-------- EXERCISE DATA

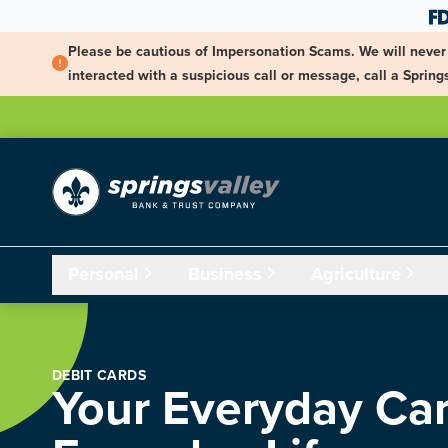
Skip Navigation
Please be cautious of Impersonation Scams. We will never 
interacted with a suspicious call or message, call a Spri
Personal
Business
Agriculture
DEBIT CARDS
Your Everyday Car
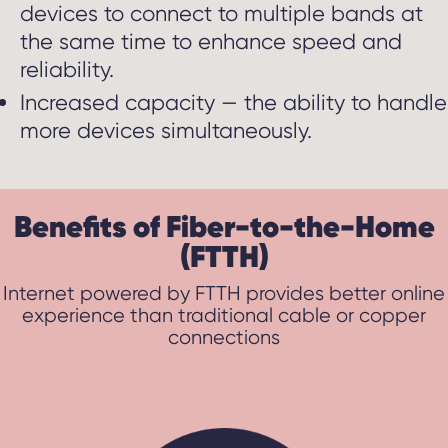
devices to connect to multiple bands at
the same time to enhance speed and
reliability.
Increased capacity — the ability to handle
more devices simultaneously.
Benefits of Fiber-to-the-Home
(FTTH)
Internet powered by FTTH provides better online
experience than traditional cable or copper
connections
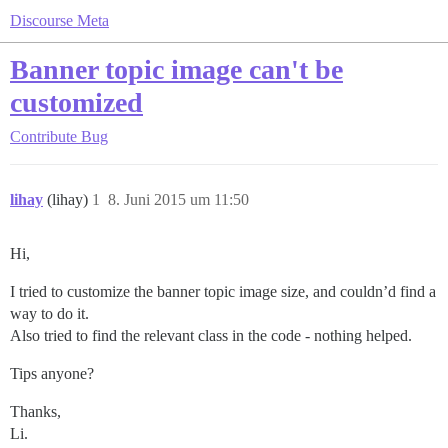
Discourse Meta
Banner topic image can't be
customized
Contribute
Bug
lihay
(lihay)
1
8. Juni 2015 um 11:50
Hi,
I tried to customize the banner topic image size, and couldn’d find a
way to do it.
Also tried to find the relevant class in the code - nothing helped.
Tips anyone?
Thanks,
Li.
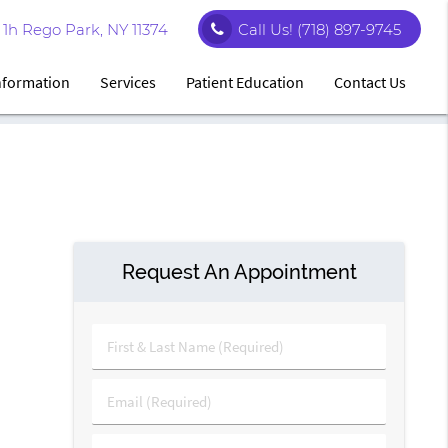
1h Rego Park, NY 11374
Call Us!
(718) 897-9745
Information
Services
Patient Education
Contact Us
Request An Appointment
First
&
Last
Email
Name
(Required)
(Required)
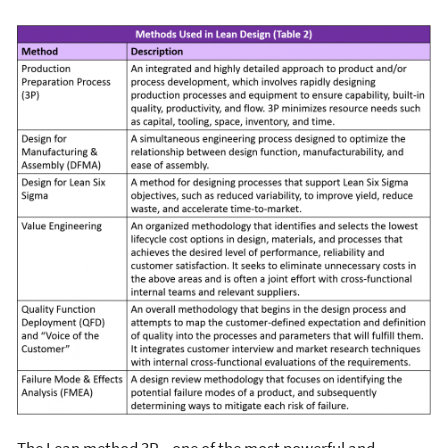
The Lean method 3P—one of the most powerful and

----------------

*WHAT IS EXPECTED*
Whenever the word "tried" shows up in a line above, copy that line.

*EXERCISE ANSWER*
I tried to customize the banner topic image size, and couldn’d find a
Also tried to find the relevant class in the code - nothing helped.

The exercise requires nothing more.